Re: Rejecting weak passwords

Dave Page <dpage@pgadmin.org>

From: Dave Page <dpage@pgadmin.org>
To: Tom Lane <tgl@sss.pgh.pa.us>
Cc: Marko Kreen <markokr@gmail.com>, Albe Laurenz <laurenz.albe@wien.gv.at>, Andrew Dunstan <andrew@dunslane.net>, mlortiz <mlortiz@uci.cu>, Magnus Hagander <magnus@hagander.net>, pgsql-hackers <pgsql-hackers@postgresql.org>
Date: 2009-10-14T16:16:49Z
Lists: pgsql-hackers
On Wed, Oct 14, 2009 at 5:08 PM, Tom Lane <tgl@sss.pgh.pa.us> wrote:
> Dave Page <dpage@pgadmin.org> writes:
>> You've twice asserted it's a reduction without providing any arguments
>> to back that up.
>
> You quoted two good arguments why it's insecure in your original
> message, neither of which your proposed GUC does anything to protect
> against;

I see one, and I proposed masking passwords in any relevant queries
before they were written to the stats or logs to mitigate that.

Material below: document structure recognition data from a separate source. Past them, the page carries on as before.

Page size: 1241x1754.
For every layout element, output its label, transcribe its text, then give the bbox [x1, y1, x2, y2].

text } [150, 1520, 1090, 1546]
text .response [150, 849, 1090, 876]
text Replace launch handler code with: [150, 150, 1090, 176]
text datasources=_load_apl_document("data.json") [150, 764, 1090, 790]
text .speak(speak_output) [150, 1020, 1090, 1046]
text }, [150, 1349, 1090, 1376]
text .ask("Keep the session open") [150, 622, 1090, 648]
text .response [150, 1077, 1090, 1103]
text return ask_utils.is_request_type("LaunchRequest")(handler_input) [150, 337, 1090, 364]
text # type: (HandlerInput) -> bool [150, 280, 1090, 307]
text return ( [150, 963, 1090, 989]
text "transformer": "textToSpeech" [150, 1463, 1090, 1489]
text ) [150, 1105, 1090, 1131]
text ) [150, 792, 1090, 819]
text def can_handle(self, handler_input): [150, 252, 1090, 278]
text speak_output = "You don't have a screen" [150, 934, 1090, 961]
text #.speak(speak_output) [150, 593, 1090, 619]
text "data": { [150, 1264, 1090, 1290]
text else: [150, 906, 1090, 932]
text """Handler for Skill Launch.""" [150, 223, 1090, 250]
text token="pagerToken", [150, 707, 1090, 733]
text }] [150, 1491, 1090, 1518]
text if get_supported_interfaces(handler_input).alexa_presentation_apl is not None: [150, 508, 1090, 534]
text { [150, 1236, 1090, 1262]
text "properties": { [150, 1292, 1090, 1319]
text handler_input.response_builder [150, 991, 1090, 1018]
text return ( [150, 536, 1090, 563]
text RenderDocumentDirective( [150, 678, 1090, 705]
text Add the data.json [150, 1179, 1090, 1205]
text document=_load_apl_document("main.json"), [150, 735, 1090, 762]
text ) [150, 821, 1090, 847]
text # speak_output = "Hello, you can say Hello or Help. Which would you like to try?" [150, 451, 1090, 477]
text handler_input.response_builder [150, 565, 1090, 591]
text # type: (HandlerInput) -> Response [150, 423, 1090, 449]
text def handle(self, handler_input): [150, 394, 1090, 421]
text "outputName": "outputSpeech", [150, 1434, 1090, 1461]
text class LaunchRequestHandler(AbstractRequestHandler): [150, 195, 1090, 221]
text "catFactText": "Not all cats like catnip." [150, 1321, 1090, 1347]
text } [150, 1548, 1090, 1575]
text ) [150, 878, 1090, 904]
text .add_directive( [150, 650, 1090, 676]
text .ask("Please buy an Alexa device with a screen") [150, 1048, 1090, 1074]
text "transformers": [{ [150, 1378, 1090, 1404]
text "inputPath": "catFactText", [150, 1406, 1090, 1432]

> and you also admitted that there might be other leakage paths
> we haven't thought of.  That seems to me to be more than sufficient
> reason to not encourage people to go back to passing unencrypted
> passwords around.

Yes. Which is why I asked your opinion as there's a far greater chance
you would know of any such paths than I, *and* whether they represent
a greater risk than the complete lack of control over the
effectiveness of users passwords that we currently have.